The city cleaned it up after her initial complaint, with Councilman Steve Kozachik offering to get out there with his gloves and a bag to do it personally, given staffing reductions.
But Marshall said the problem keeps recurring. "I know the city has a limited budget, and I'm open for suggestions, but there has to be some way to address it."
Parks Director Fred Gray said the problem is going to be an ongoing one.
The Dell Urich Municipal Golf Course, he said, was reconstructed in the mid-1990s to serve as a detention basin to help relieve flooding conditions along the Arroyo Chico to protect the adjacent Colonia Solana neighborhood. The Arroyo Chico drains an area of more than 11 miles in central and downtown Tucson. A 1920s concrete culvert designed to handle flood runoff is no longer sufficient during peak flows along the length of the arroyo.
The redesigned course intercepts flow from about 3 square miles, with the runoff ultimately draining through a concrete box culvert into the existing channel of the Arroyo Chico.
Any time there's a rain, he said, there's going to be debris that washes into that basin.
And as long as people keep tossing trash in washes, there's not much in the way of a long-term fix coming, especially in times of reduced staff. "The solution is to pick it up, which we will do, but our first obligation is to get it off the golf course, which people are paying to use," Gray said.
"We could pick it up today, and if it rains, it will just be dirty again," he said.
He said the city staff planned to address the mess in the coming days.
DID YOU KNOW?

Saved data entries
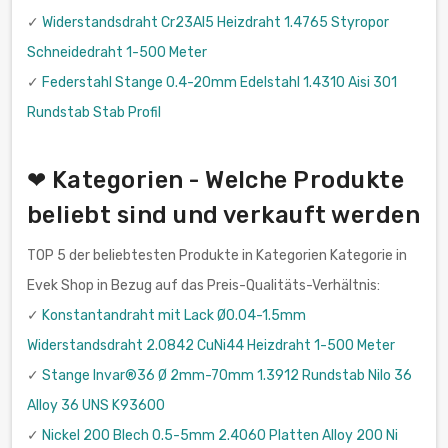
✓
Widerstandsdraht Cr23Al5 Heizdraht 1.4765 Styropor
Schneidedraht 1-500 Meter
✓
Federstahl Stange 0.4-20mm Edelstahl 1.4310 Aisi 301
Rundstab Stab Profil
❤ Kategorien - Welche Produkte
beliebt sind und verkauft werden
TOP 5 der beliebtesten Produkte in Kategorien Kategorie in
Evek Shop in Bezug auf das Preis-Qualitäts-Verhältnis:
✓
Konstantandraht mit Lack Ø0.04-1.5mm
Widerstandsdraht 2.0842 CuNi44 Heizdraht 1-500 Meter
✓
Stange Invar®36 Ø 2mm-70mm 1.3912 Rundstab Nilo 36
Alloy 36 UNS K93600
✓
Nickel 200 Blech 0.5-5mm 2.4060 Platten Alloy 200 Ni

(Exercise)
Answer these questions using the golf course article.
1. Which councilman offered to clean up the area himself?
2. When was the Dell Urich Municipal Golf Course reconstructed to serve as a detention basin?
3. From about how many square miles does the redesigned course intercept flow?

(Exercise answer)
1. Steve Kozachik
2. In the mid-1990s
3. About 3 square miles